A peu près toutes les universités ont été candidates, d'une manière ou d'une autre, attirées par la perspective de financements qui leur font cruellement défaut. Autour de chacune d'elle, les collectivités locales les ont encouragées dans ce processus, étant toujours attachées à l'idée d'avoir un pôle d'université à proximité. Mais il faut reconnaître que les universités ne sont pas égales entre elles, non seulement en terme de moyens, mais aussi en terme de résultats. Les diplômes, bien que nationaux et d'une même valeur théorique, ne sont pas de valeur égale dans les faits. Universitaires et personnalités politiques locales doivent accepter que des petites universités locales ne soient pas au niveau de grands pôles d'excellence. Il y a de la place pour une douzaine de ces pôles en France, mais cet effort financier ne sera pas encore suffisant pour mettre l'enseignement supérieur français au niveau des meilleurs mondiaux.
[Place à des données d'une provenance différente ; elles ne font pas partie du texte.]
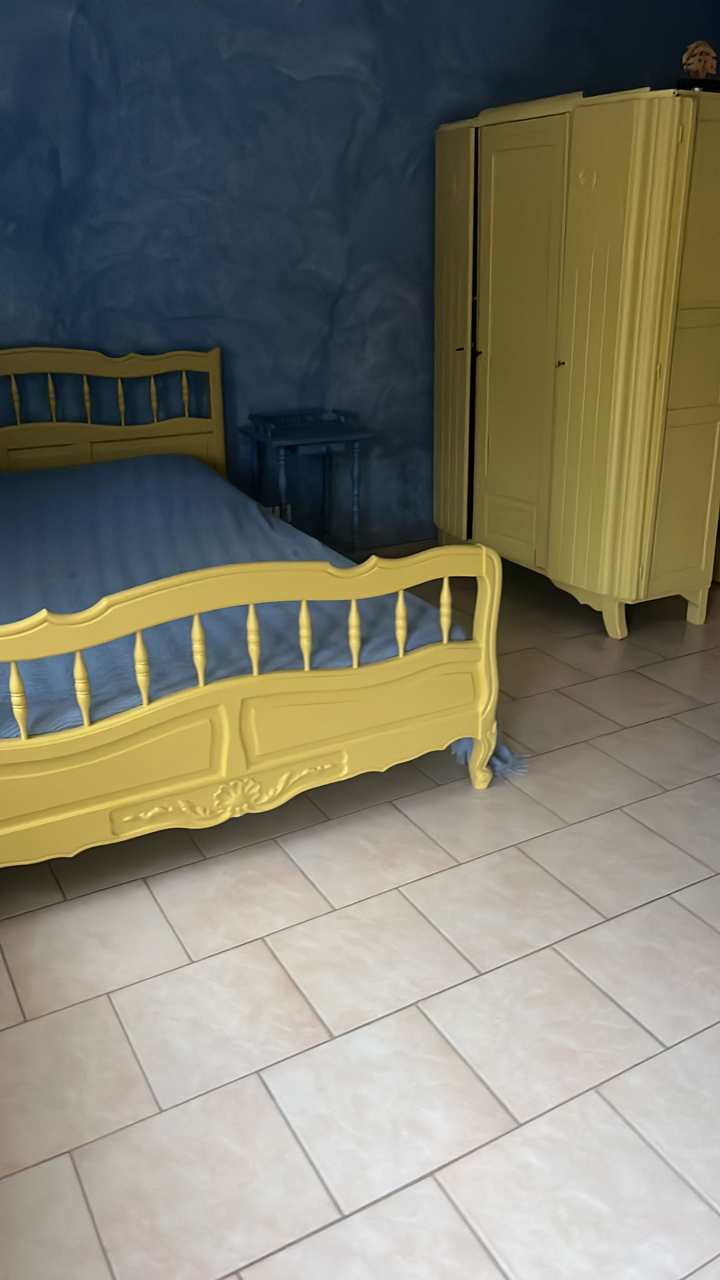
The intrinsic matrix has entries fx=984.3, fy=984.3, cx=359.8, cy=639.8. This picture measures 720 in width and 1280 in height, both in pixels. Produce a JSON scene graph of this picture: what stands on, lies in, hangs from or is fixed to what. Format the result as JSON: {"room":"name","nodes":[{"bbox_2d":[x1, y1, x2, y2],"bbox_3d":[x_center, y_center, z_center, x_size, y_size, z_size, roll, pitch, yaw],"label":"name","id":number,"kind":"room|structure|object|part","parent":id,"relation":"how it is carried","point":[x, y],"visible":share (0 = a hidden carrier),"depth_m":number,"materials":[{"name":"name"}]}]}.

Pour bien il faudrait faire en sorte que les pôles de compétitivité correspondent à ces pôles universitaires d'excellence. Les pôles de compétitivité sont déjà liés à la recherche universitaire, mais ils sont trop nombreux pour bénéficier d'un financement conséquent chacun. L'idée serait donc de faire coïncider les deux mouvements. Les partenariats avec le secteur privé devraient pouvoir être envisagés sans immédiatement soulever des soupçons irrationnels de privatisation de l'université. Les difficultés dans la mise en place de nouvelles gouvernances dans des universités devenues autonomes illustrent d'ailleurs une politisation forte qui nuit grandement à l'efficacité de leur gestion. Enfin, comment vouloir des pôles universitaires d'excellence s'il n'y a aucune sélection à l'entrée des facultés ? Celles-ci se trouvent condamnées à gérer les conséquences de nombreuses erreurs d'orientations et d'échecs de la part des étudiants. Cette sélection à l'entrée avait pourtant évoquée par Nicolas Sarkozy, alors candidat à la présidentielle, en 2007. Les immobilismes de la part des étudiants ont empêché cela. Si l'Opération Campus va donc dans la bonne direction, elle doit donc être accompagnée d'autres mesures fortes sous peine de n'être qu'un pansement temporaire.